# Basic Special Relativity

1. May 16, 2017

### ChrisJ

Its been a few years since I have done any special relativity so I am a bit rusty, need help with either my working/understanding or if correct, making sense of my answer. This is not CW, just a question from a past exam paper that I am using as preparation.

1. The problem statement, all variables and given/known data

Street light A and B are situation 4km apart, and according to clocks on the ground were switched on at exactly the same time. According to an observer on a "train" moving from A to B at 0.6c, which light switched on first? How much later, in seconds, did the second light go on?

2. Relevant equations
$\gamma = \frac{1}{\sqrt{1-v^2/c^2}}$
$x' = \gamma \left( x-vt \right)$
$t' = \gamma \left( t - \frac{vx}{c^2} \right)$

3. The attempt at a solution

In this course we have used the matrix form of the Lorentz Transform as standard but its easier/quicker to code the TeX without it as I am not used to matrices in TeX.

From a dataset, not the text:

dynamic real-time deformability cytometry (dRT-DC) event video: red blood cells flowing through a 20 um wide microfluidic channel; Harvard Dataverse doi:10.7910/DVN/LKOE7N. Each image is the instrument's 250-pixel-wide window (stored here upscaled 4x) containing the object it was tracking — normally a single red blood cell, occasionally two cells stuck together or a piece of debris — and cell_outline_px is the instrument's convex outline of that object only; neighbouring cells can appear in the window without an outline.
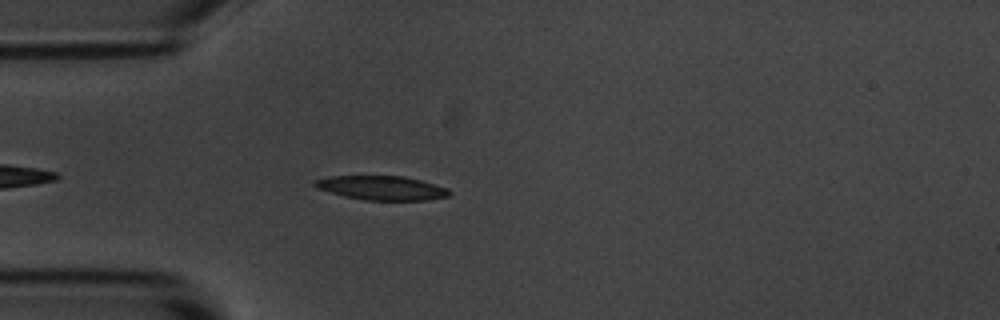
{"species": "common noctule bat (a hibernating species)", "species_latin": "Nyctalus noctula", "temperature_condition": "room temperature", "stored_images_in_passage": 3, "camera_frame_rate_fps": 3000, "um_per_image_px": 0.085, "animal": {"sex": "male", "body_mass_g": 20.1, "forearm_length_mm": 53.5}, "frame": {"image": 1, "passage_image": 3, "time_ms": 3.333, "image_size_px": [1000, 320], "cell_outline_px": [[452, 192], [448, 196], [428, 200], [364, 200], [344, 196], [316, 188], [312, 184], [312, 180], [328, 176], [404, 176], [420, 180], [448, 188]], "centroid_in_image_um": [32.41, 15.97], "position_along_channel_um": 52.6, "area_um2": 19.02}}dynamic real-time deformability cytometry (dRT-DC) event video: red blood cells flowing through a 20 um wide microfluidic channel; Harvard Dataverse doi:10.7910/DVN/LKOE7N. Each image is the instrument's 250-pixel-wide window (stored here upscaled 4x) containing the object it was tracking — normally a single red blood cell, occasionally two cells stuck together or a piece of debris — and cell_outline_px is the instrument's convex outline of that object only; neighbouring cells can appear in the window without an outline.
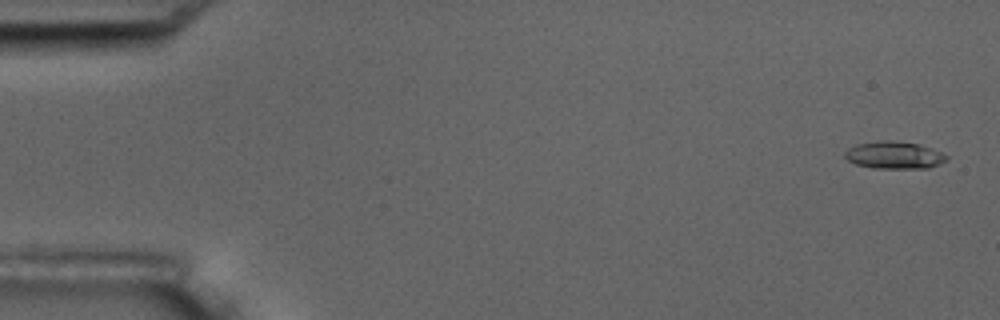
{"species": "common noctule bat (a hibernating species)", "species_latin": "Nyctalus noctula", "temperature_condition": "room temperature", "stored_images_in_passage": 5, "camera_frame_rate_fps": 3000, "um_per_image_px": 0.085, "animal": {"sex": "male", "body_mass_g": 17.5, "forearm_length_mm": 52.3}, "frame": {"image": 1, "passage_image": 1, "time_ms": 0.0, "image_size_px": [1000, 320], "cell_outline_px": [[948, 160], [940, 164], [928, 168], [872, 168], [856, 164], [848, 160], [844, 156], [844, 152], [848, 148], [856, 144], [880, 140], [892, 140], [916, 144], [932, 148], [948, 156]], "centroid_in_image_um": [76.0, 13.19], "position_along_channel_um": 9.0, "area_um2": 16.24}}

But that method made me associated the coordinates [ in (t,x) ] for A as (0,0) and for B as (4km,0) . Using these two coordinates I then transformed them into the prime (observers) frame.

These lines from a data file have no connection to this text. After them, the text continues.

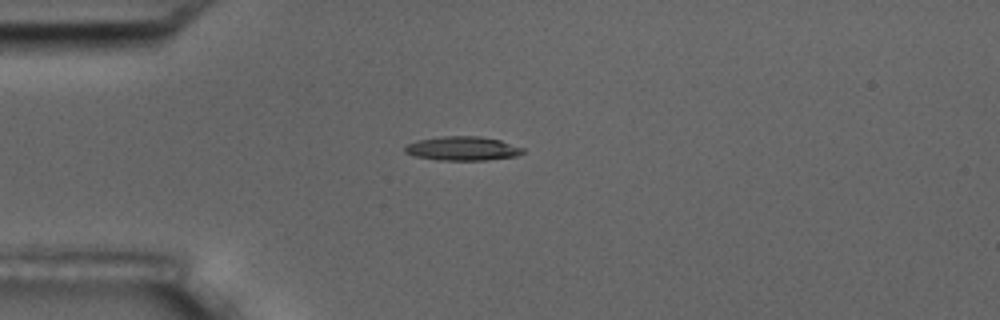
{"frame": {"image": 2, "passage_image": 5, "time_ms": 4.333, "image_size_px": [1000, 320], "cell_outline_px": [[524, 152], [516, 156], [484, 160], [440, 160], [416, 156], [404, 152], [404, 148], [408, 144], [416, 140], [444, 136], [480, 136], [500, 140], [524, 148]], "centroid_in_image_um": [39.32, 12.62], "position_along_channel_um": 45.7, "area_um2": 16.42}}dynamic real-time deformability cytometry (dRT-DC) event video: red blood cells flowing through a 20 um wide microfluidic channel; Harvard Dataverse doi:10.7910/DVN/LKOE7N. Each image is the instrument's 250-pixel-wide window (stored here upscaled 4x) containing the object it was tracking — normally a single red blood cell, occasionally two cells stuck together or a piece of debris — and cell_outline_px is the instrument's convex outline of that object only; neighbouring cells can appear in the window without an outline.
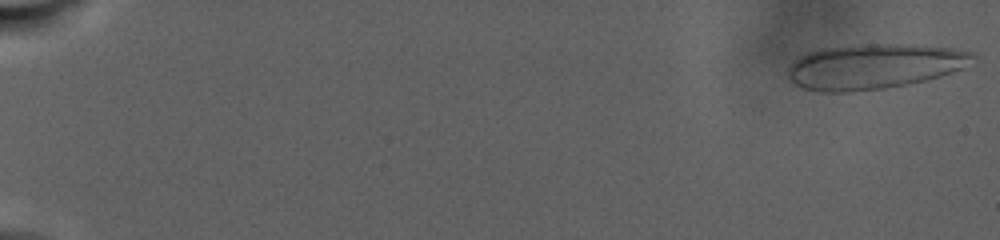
{"species": "human", "species_latin": "Homo sapiens", "temperature_condition": "warm", "stored_images_in_passage": 67, "camera_frame_rate_fps": 3000, "um_per_image_px": 0.085, "donor": {"sex": "male"}, "frame": {"image": 1, "passage_image": 1, "time_ms": 0.0, "image_size_px": [1000, 240], "cell_outline_px": [[976, 56], [964, 68], [940, 76], [908, 84], [884, 88], [852, 92], [820, 92], [804, 88], [796, 84], [788, 76], [788, 68], [800, 56], [808, 52], [824, 48], [852, 44], [908, 44], [952, 48], [976, 52]], "centroid_in_image_um": [74.32, 5.63], "position_along_channel_um": 10.7, "area_um2": 48.67}}
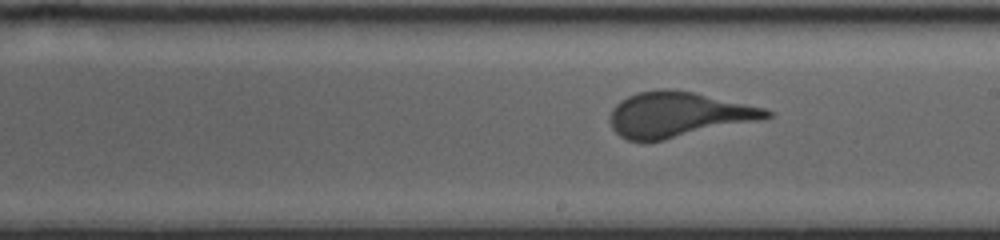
{"frame": {"image": 2, "passage_image": 35, "time_ms": 18.0, "image_size_px": [1000, 240], "cell_outline_px": [[772, 116], [760, 120], [664, 140], [628, 140], [620, 136], [612, 128], [608, 120], [612, 108], [620, 100], [636, 92], [660, 88], [664, 88], [692, 92], [764, 108], [772, 112]], "centroid_in_image_um": [57.59, 9.73], "position_along_channel_um": 231.4, "area_um2": 40.86}}
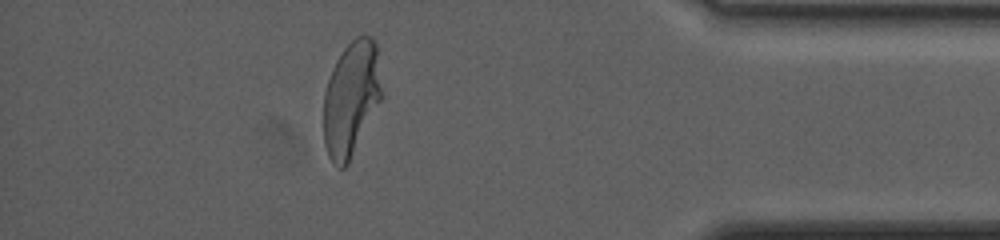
{"frame": {"image": 3, "passage_image": 58, "time_ms": 26.667, "image_size_px": [1000, 240], "cell_outline_px": [[384, 96], [348, 164], [344, 168], [340, 168], [328, 156], [324, 144], [324, 92], [332, 68], [336, 60], [344, 48], [356, 36], [372, 36], [376, 44]], "centroid_in_image_um": [29.88, 8.37], "position_along_channel_um": 405.3, "area_um2": 39.25}}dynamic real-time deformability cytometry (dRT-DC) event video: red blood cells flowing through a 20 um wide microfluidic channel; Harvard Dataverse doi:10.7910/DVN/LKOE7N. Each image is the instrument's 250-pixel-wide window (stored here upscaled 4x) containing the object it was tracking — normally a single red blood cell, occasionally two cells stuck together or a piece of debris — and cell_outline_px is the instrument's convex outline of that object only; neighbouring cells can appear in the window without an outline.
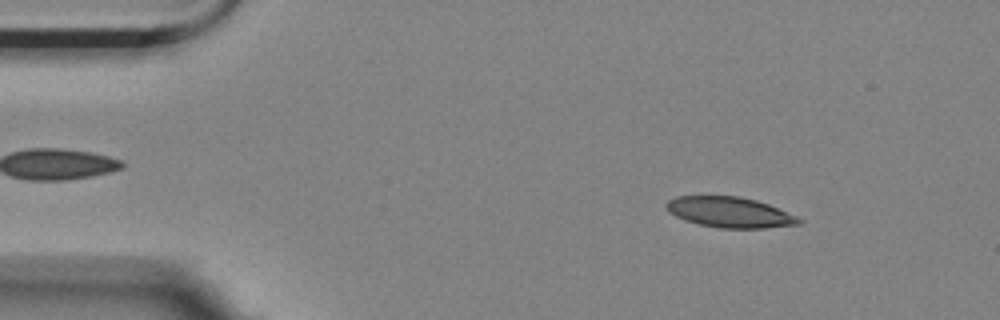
{"species": "Egyptian fruit bat (a non-hibernating species)", "species_latin": "Rousettus aegyptiacus", "temperature_condition": "room temperature", "stored_images_in_passage": 18, "camera_frame_rate_fps": 3000, "um_per_image_px": 0.085, "animal": {"sex": "female"}, "frame": {"image": 1, "passage_image": 7, "time_ms": 2.0, "image_size_px": [1000, 320], "cell_outline_px": [[804, 220], [800, 224], [764, 228], [720, 228], [700, 224], [684, 220], [668, 212], [664, 204], [668, 200], [676, 196], [740, 196], [756, 200], [768, 204], [796, 216]], "centroid_in_image_um": [62.01, 18.04], "position_along_channel_um": 23.0, "area_um2": 23.58}}
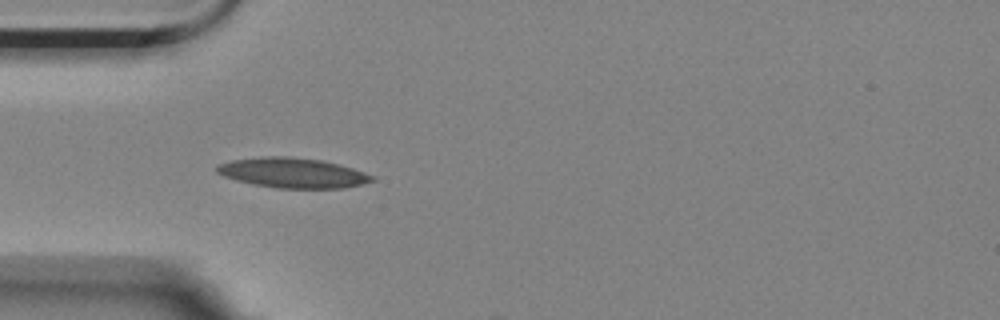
{"frame": {"image": 2, "passage_image": 16, "time_ms": 5.0, "image_size_px": [1000, 320], "cell_outline_px": [[376, 180], [344, 188], [276, 188], [252, 184], [236, 180], [224, 176], [216, 172], [216, 164], [232, 160], [264, 156], [288, 156], [320, 160], [352, 168], [376, 176]], "centroid_in_image_um": [24.86, 14.69], "position_along_channel_um": 60.1, "area_um2": 27.11}}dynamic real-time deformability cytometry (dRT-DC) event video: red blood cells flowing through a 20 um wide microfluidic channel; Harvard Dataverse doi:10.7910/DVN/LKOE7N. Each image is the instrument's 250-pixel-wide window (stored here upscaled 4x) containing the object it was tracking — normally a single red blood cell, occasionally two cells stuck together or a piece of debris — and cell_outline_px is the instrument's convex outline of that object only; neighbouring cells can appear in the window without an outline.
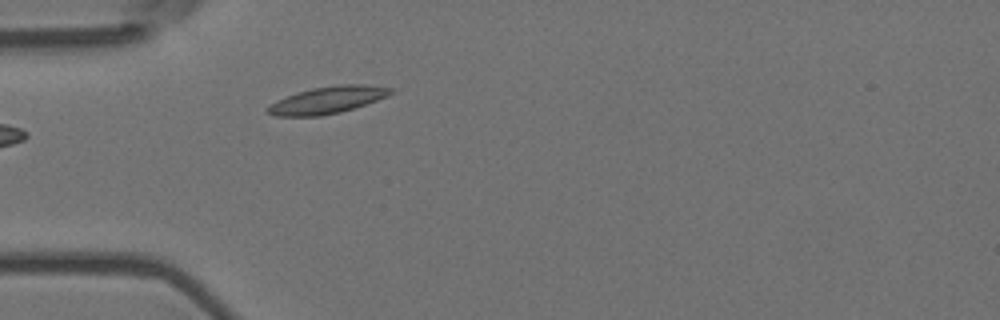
{"species": "Egyptian fruit bat (a non-hibernating species)", "species_latin": "Rousettus aegyptiacus", "temperature_condition": "room temperature", "stored_images_in_passage": 25, "camera_frame_rate_fps": 3000, "um_per_image_px": 0.085, "animal": {"sex": "female"}, "frame": {"image": 1, "passage_image": 1, "time_ms": 0.0, "image_size_px": [1000, 320], "cell_outline_px": [[392, 92], [388, 96], [340, 112], [320, 116], [276, 116], [264, 112], [264, 108], [296, 92], [312, 88], [340, 84], [364, 84], [392, 88]], "centroid_in_image_um": [27.8, 8.5], "position_along_channel_um": 57.2, "area_um2": 19.13}}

But first to make things quicker I just found $\gamma = \frac{1}{\sqrt{1-v^2/c^2}} = \frac{1}{ \sqrt{1-0.6^2} } = 1.25$

For A:
$x' = \gamma \left( x-vt \right) = \gamma \left(0-0.6c(0) \right) = 0$
$t' = \gamma \left( t - \frac{vx}{c^2} \right) = \gamma \left( 0 - \frac{(0.6c)(0)}{c^2} \right) = 0$

For B:
$x' = \gamma \left( x-vt \right) = 1.25 \left(4000-0.6c(0) \right) = 5000$m
$t' = \gamma \left( t - \frac{vx}{c^2} \right) = 1.25 \left( 0 - \frac{(0.6)(4000)}{c} \right) = -1 \times 10^{-5} \textrm{s} = -10 \mu s$

So is it that for the observer light B turned on first and turned on $10 \mu s$ before A did?

Any help appreciated :)

2. May 16, 2017

### TSny

Looks good to me.